YouTube's defense is a challenge for the Federal Court.
Source: Flickr user Spencer Holtaway

With the release last week of both parties’ motions for summary judgment in Viacom’s $1 billion copyright infringement lawsuit against YouTube and Google, it’s evident that the case has become the legal equivalent of the Battle of Stalingrad: a bitter and bloody fight to the death that grows increasingly tangential to the strategic outcome of the war the longer it drags on.

When the Wehrmacht invaded the Soviet Union in 1941, Stalingrad wasn’t even part of the initial battle plan. The German high command wanted to bypass the heavily defended city, deeming its capture an unnecessary diversion from a more critical objective (seizing the Russian oil fields around the Black Sea).

Once committed, however, Hitler refused to cut his losses and move on, even after his army was cut off and surrounded by the Soviets. The main battle lines moved on, sweeping back and forth across hundreds of miles of Russian steppe. But the fighting at Stalingrad dragged on for six more brutal months, through the grim Russian winter, long past the point where the city’s capture held strategic value, while killing an estimated 1 million men on each side (and nearly that many civilians).

Thankfully, no one has yet been killed in the Battle of YouTube. But the longer it drags on the less relevant it grows to the future of online video, both legally and strategically. (For a very different view of the case, see my colleague Bobbie Johnson’s take.)

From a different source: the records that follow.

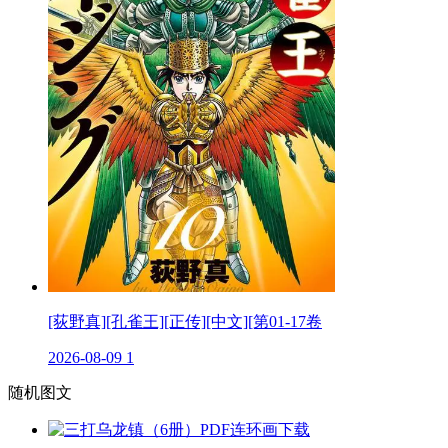
[荻野真][孔雀王][正传][中文][第01-17卷
2026-08-09
1
随机图文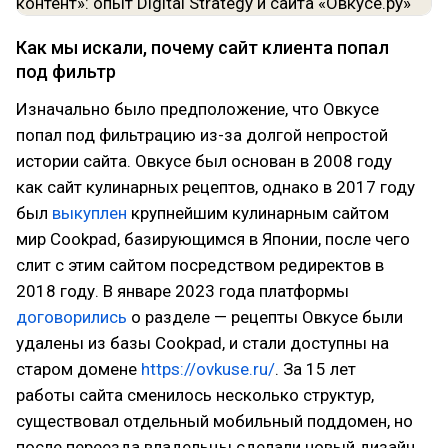
Как мы искали, почему сайт клиента попал
под фильтр
Изначально было предположение, что Овкусе
попал под фильтрацию из-за долгой непростой
истории сайта. Овкусе был основан в 2008 году
как сайт кулинарных рецептов, однако в 2017 году
был
выкуплен
крупнейшим кулинарным сайтом
мир Cookpad, базирующимся в Японии, после чего
слит с этим сайтом посредством редиректов в
2018 году. В январе 2023 года платформы
договорились
о разделе — рецепты Овкусе были
удалены из базы Cookpad, и стали доступны на
старом домене
https://ovkuse.ru/
. За 15 лет
работы сайта сменилось несколько структур,
существовал отдельный мобильный поддомен, но
после переезда владельцы сделали новый дизайн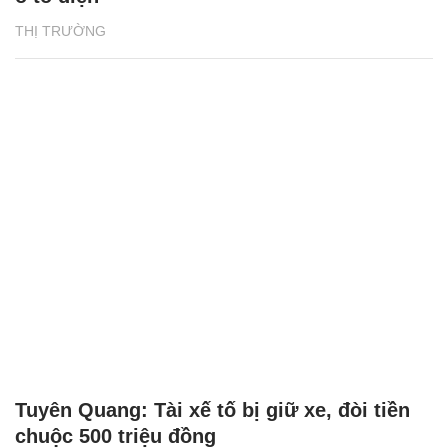
THỊ TRƯỜNG
Tuyên Quang: Tài xế tố bị giữ xe, đòi tiền
chuộc 500 triệu đồng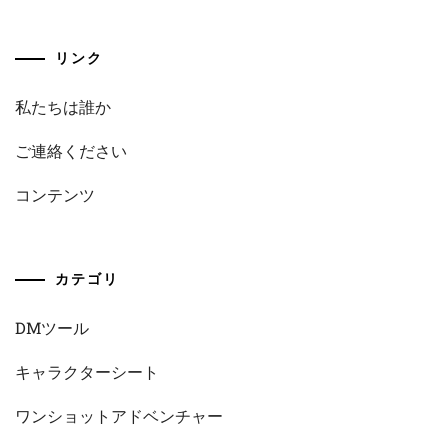
リンク
私たちは誰か
ご連絡ください
コンテンツ
カテゴリ
DMツール
キャラクターシート
ワンショットアドベンチャー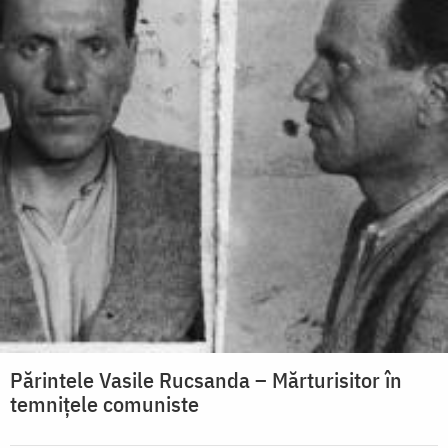
Părintele Vasile Rucsanda – Mărturisitor în
temnițele comuniste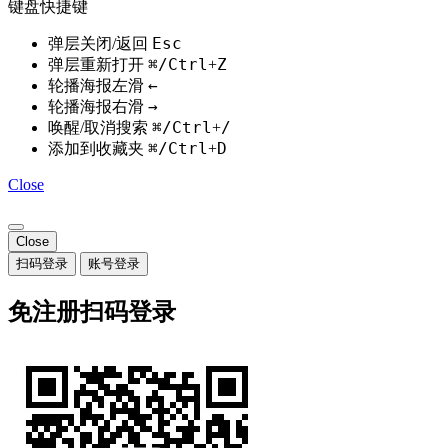
键盘快捷键
Esc
弹层关闭/返回
⌘/Ctrl
Z
弹层重新打开
+
←
轮播海报左滑
→
轮播海报右滑
⌘/Ctrl
/
唤醒/取消搜索
+
⌘/Ctrl
D
添加到收藏夹
+
Close
Close
扫码登录
账号登录
免注册扫码登录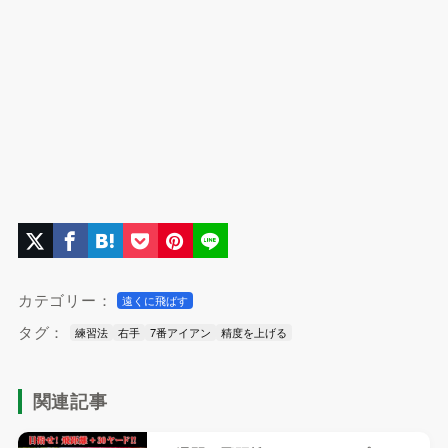
カテゴリー：
遠くに飛ばす
タグ：
練習法
右手
7番アイアン
精度を上げる
関連記事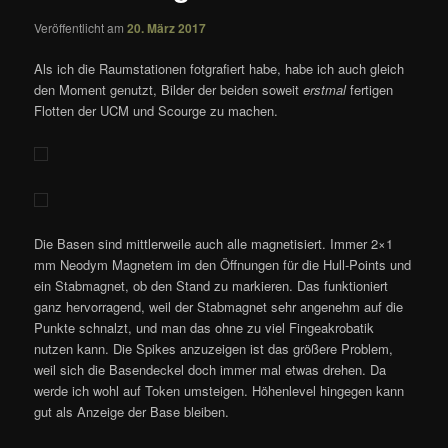
Veröffentlicht am
20. März 2017
Als ich die Raumstationen fotgrafiert habe, habe ich auch gleich
den Moment genutzt, Bilder der beiden soweit
erstmal
fertigen
Flotten der UCM und Scourge zu machen.
Die Basen sind mittlerweile auch alle magnetisiert. Immer 2×1
mm Neodym Magnetem im den Öffnungen für die Hull-Points und
ein Stabmagnet, ob den Stand zu markieren. Das funktioniert
ganz hervorragend, weil der Stabmagnet sehr angenehm auf die
Punkte schnalzt, und man das ohne zu viel Fingeakrobatik
nutzen kann. Die Spikes anzuzeigen ist das größere Problem,
weil sich die Basendeckel doch immer mal etwas drehen. Da
werde ich wohl auf Token umsteigen. Höhenlevel hingegen kann
gut als Anzeige der Base bleiben.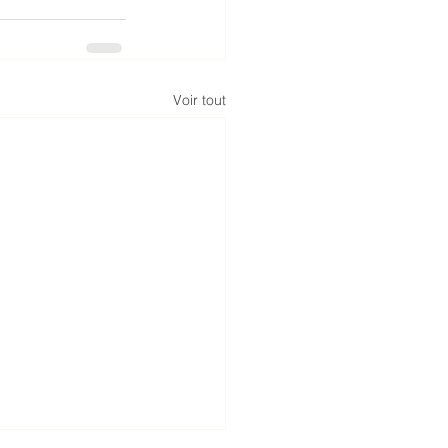
Voir tout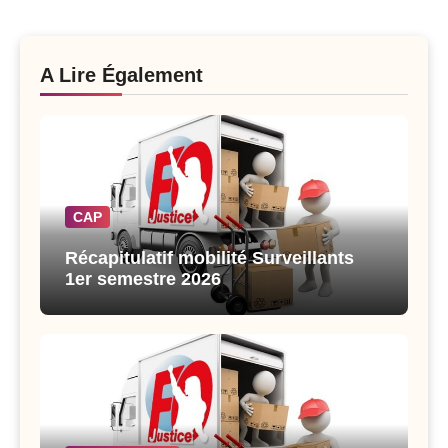
A Lire Également
CAP
Récapitulatif mobilité Surveillants
1er semestre 2026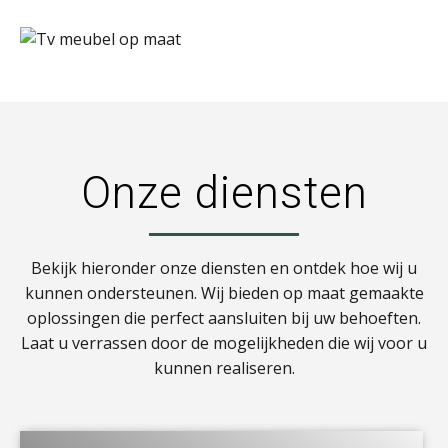
Onze diensten
Bekijk hieronder onze diensten en ontdek hoe wij u
kunnen ondersteunen. Wij bieden op maat gemaakte
oplossingen die perfect aansluiten bij uw behoeften.
Laat u verrassen door de mogelijkheden die wij voor u
kunnen realiseren.
a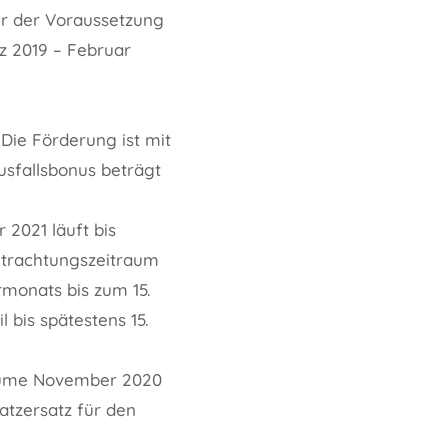
er der Voraussetzung
z 2019 – Februar
 Die Förderung ist mit
usfallsbonus beträgt
 2021 läuft bis
Betrachtungszeitraum
monats bis zum 15.
 bis spätestens 15.
räume November 2020
tzersatz für den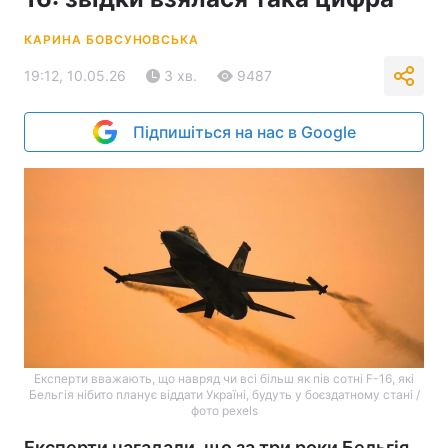
КАРИНА БОВСУНОВСЬКА
19:12, 10.05.26
3 хв.
9487
Підпишіться на нас в Google
Експерти вважають, що навряд чи всі більш як пів сотні F-16, які
Бельгія нібито планує віддати Україні, будуть у боєздатному стані /
фото pexels
Експерти нагадали, що за три роки Бельгія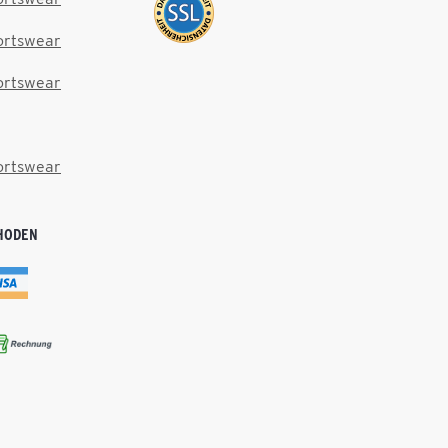
ortswear
ortswear
ortswear
HODEN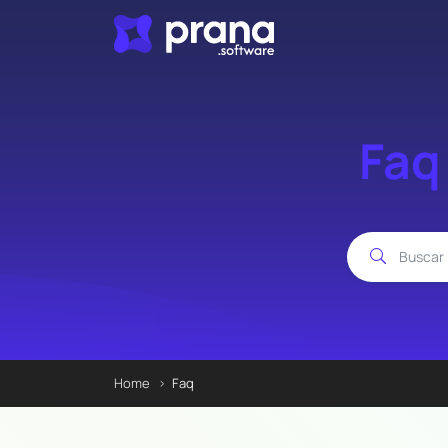
Faq
Home
Faq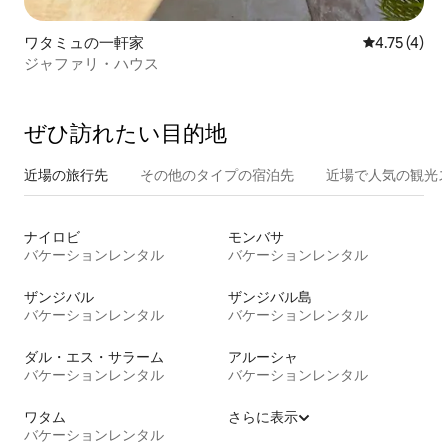
ワタミュの一軒家
レビュー4件
4.75 (4)
ジャファリ・ハウス
ぜひ訪⁠れ⁠た⁠い目⁠的⁠地
近場の旅行先
その他のタ⁠イ⁠プ⁠の宿⁠泊⁠先
近場で人気の観光
ナイロビ
モンバサ
バケーションレンタル
バケーションレンタル
ザンジバル
ザンジバル島
バケーションレンタル
バケーションレンタル
ダル・エス・サラーム
アルーシャ
バケーションレンタル
バケーションレンタル
ワタム
さらに表示
バケーションレンタル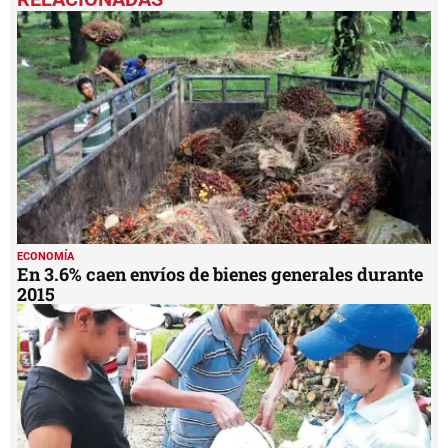
of
1
minute,
52
seconds
ECONOMÍA
En 3.6% caen envíos de bienes generales durante
2015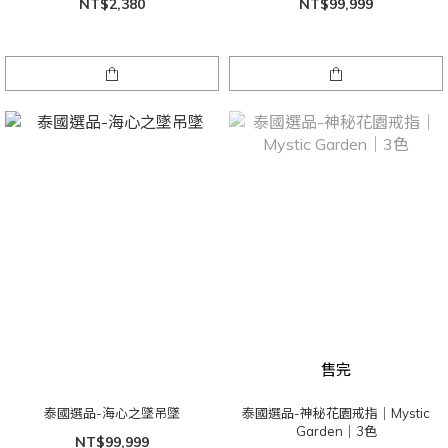
NT$2,380
NT$99,999
售完
泰國選品-海心之墜吊墜
泰國選品-神秘花園戒指｜Mystic
Garden｜3色
NT$99,999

Many of the legal questions raised by the case, especially those involving the safe harbor provisions of the DMCA, while unsettled when Viacom filed the suit in February 2007, have since been asked and answered in other cases. To note just a few:

  • In March 2007, the Ninth Circuit ruled in Perfect 10 v. CCBill that “[T]he DMCA notification procedures place the burden of policing copyright infringement — identifying the potentially infringing material and adequately documenting infringement — squarely on the owners of the copyright” owner, not on those of the service provider, as Viacom would have it.
  • In August 2008, a federal district court ruled in Io Group v. Veoh, that the automatic and automated transcoding of uploaded videos does not disqualify a service provider from the DMCA safe harbor, again as Viacom would have it, by making them active participants in any infringement because the process still happens at the exclusive direction of the user.
  • In September 2009, a different federal court ruled in UMG v. Veoh that a “general awareness of infringement,” as Viacom seeks to establish of YouTube through its emails, does not confer liability on a service provider.

While it’s possible that the court in Viacom v. Google could reach different conclusions, the odds that Viacom will get a favorable ruling on those points went way down after those decisions were handed down.

On a strategic level, moreover, Viacom is no longer even asking the court to change anything about the way YouTube currently operates:

[W]e do not ask the Court to address potential liability for post-May 2008 infringement in this motion and, if Viacom’s summary judgment motion is granted, do not intend to do so at trial.

Why not? Because May 2008 is when YouTube implemented its Content ID filtering system, mooting most of Viacom’s legal complaints.

So why go on? Presumably, in the hope that establishing YouTube’s liability prior to its implementing the filter will give Viacom leverage to demand that other UGC sites also adopt filters.

In UMG v. Veoh, however, the court made it clear that the DMCA confers no obligation on a service provider “to implement filtering technology at all, let alone technology from the copyright holder’s preferred vendor or on the copyright holder’s desired timeline.” So it could be a long wait for filtering even if Viacom wins.

Lawyers (of which I’m not one) of course may quibble about legal the significance of the various cases cited here. But it’s hard to see how any plausible legal outcome at this point could really advance Viacom’s strategic business interests.

Question of the week

Should Viacom cut its losses and settle, or is there a case for fighting on?